Docteur Thierry Ngosso
« Cette conférence vise à célébrer une idée un idéal, c’est de réduire les inégalités académiques dans notre domaine de philosophie politique et morale et contribuer aussi à la justice épistémique. Le thème de cette conférence est justement « la justice épistémique », comment faire en sorte que nous soyons des personnes égales lorsqu’il s’agit de l’échange et de la production et même de la distribution des savoirs ? Beaucoup de chercheurs africains dans le domaine de l’éthique ou de la théorie politique de manière générale sont encore marginalisés sur l’chéquier mondial, mais il y a aussi une forme d’automarginalisation. Comme le disait la conférencière, il n’y a pas de circulation des saveurs entre Africains et parfois les obstacles sur notre chemin viennent des questions linguistiques, nous ne parlons pas les mêmes langues. Cela freine aussi cette production il y a un point très important qu’a évoqué la conférencière et auteur de cet enjeu de justice épistémique, c’est la dévalorisation des savoirs locaux.
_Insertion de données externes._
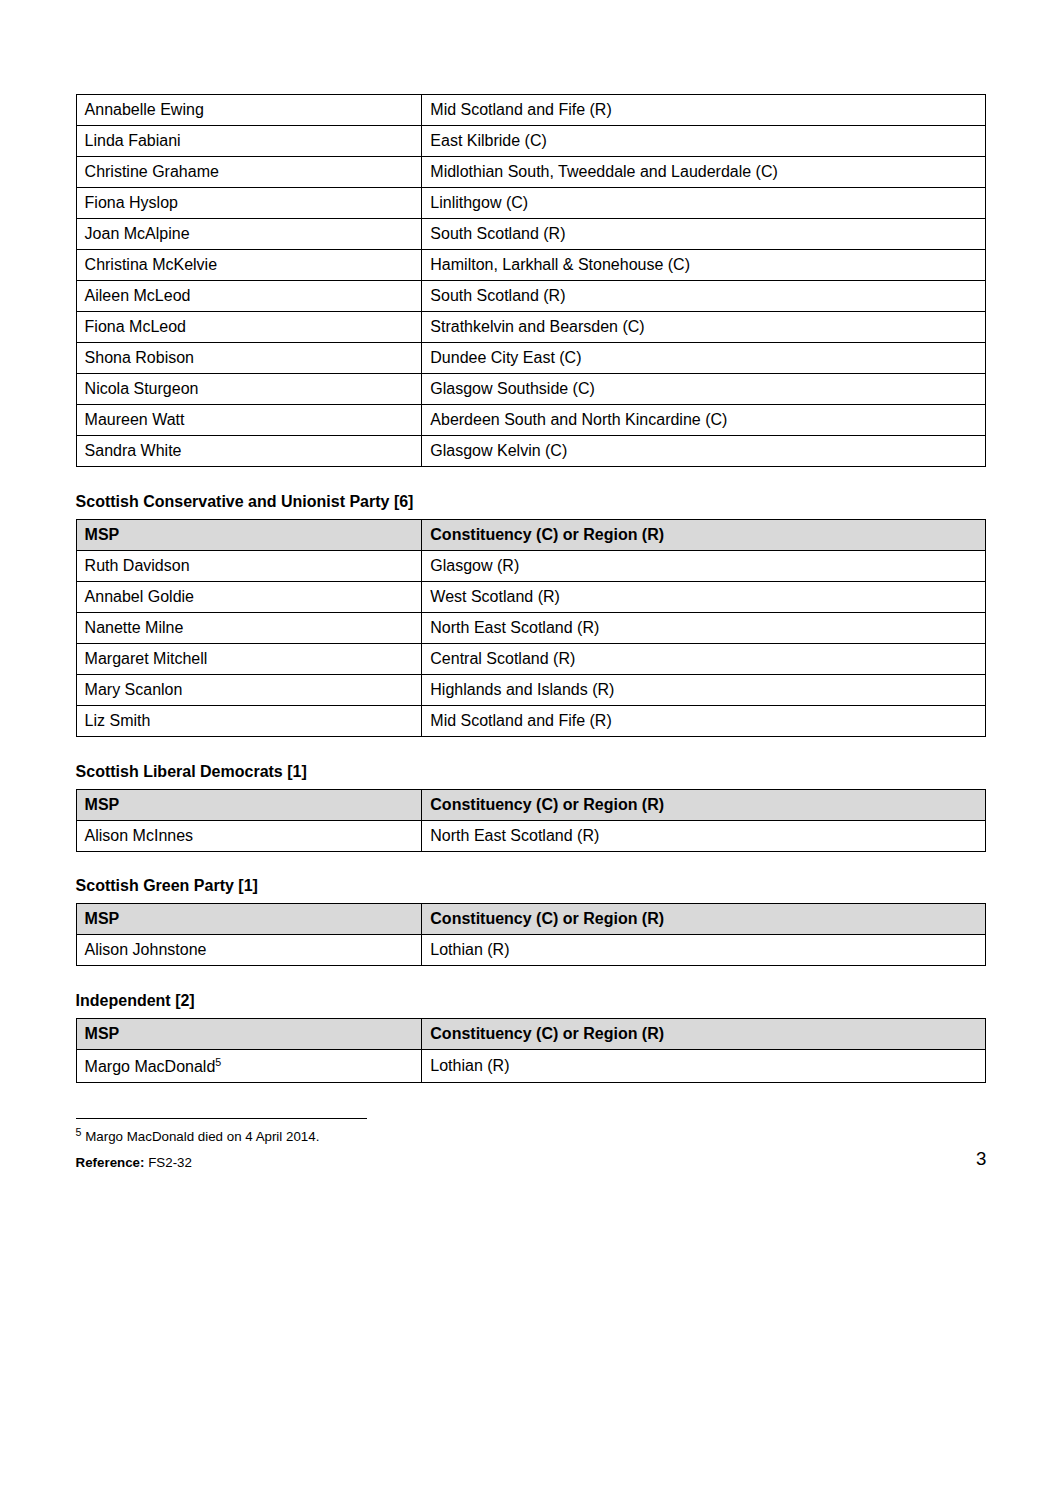| Annabelle Ewing | Mid Scotland and Fife (R) |
| Linda Fabiani | East Kilbride (C) |
| Christine Grahame | Midlothian South, Tweeddale and Lauderdale (C) |
| Fiona Hyslop | Linlithgow (C) |
| Joan McAlpine | South Scotland (R) |
| Christina McKelvie | Hamilton, Larkhall & Stonehouse (C) |
| Aileen McLeod | South Scotland (R) |
| Fiona McLeod | Strathkelvin and Bearsden (C) |
| Shona Robison | Dundee City East (C) |
| Nicola Sturgeon | Glasgow Southside (C) |
| Maureen Watt | Aberdeen South and North Kincardine (C) |
| Sandra White | Glasgow Kelvin (C) |
Scottish Conservative and Unionist Party [6]
| MSP | Constituency (C) or Region (R) |
| --- | --- |
| Ruth Davidson | Glasgow (R) |
| Annabel Goldie | West Scotland (R) |
| Nanette Milne | North East Scotland (R) |
| Margaret Mitchell | Central Scotland (R) |
| Mary Scanlon | Highlands and Islands (R) |
| Liz Smith | Mid Scotland and Fife (R) |
Scottish Liberal Democrats [1]
| MSP | Constituency (C) or Region (R) |
| --- | --- |
| Alison McInnes | North East Scotland (R) |
Scottish Green Party [1]
| MSP | Constituency (C) or Region (R) |
| --- | --- |
| Alison Johnstone | Lothian (R) |
Independent [2]
| MSP | Constituency (C) or Region (R) |
| --- | --- |
| Margo MacDonald 5 | Lothian (R) |
5 Margo MacDonald died on 4 April 2014.
Reference: FS2-32 3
Le fait qu’ils soient marginalisés et mis à l’écart des savoirs respectables et qui dit respectable dit celui qui détermine qu’on a droit au respect, il faut dans ce processus de justice épistémique, ce que centre de recherche essaie de faire, s’extraire de cette aliénation. Valoriser son complaisance mais aussi sans intimidation sans honte ce qui fait partie de nos savoirs autochtones au quotidien ».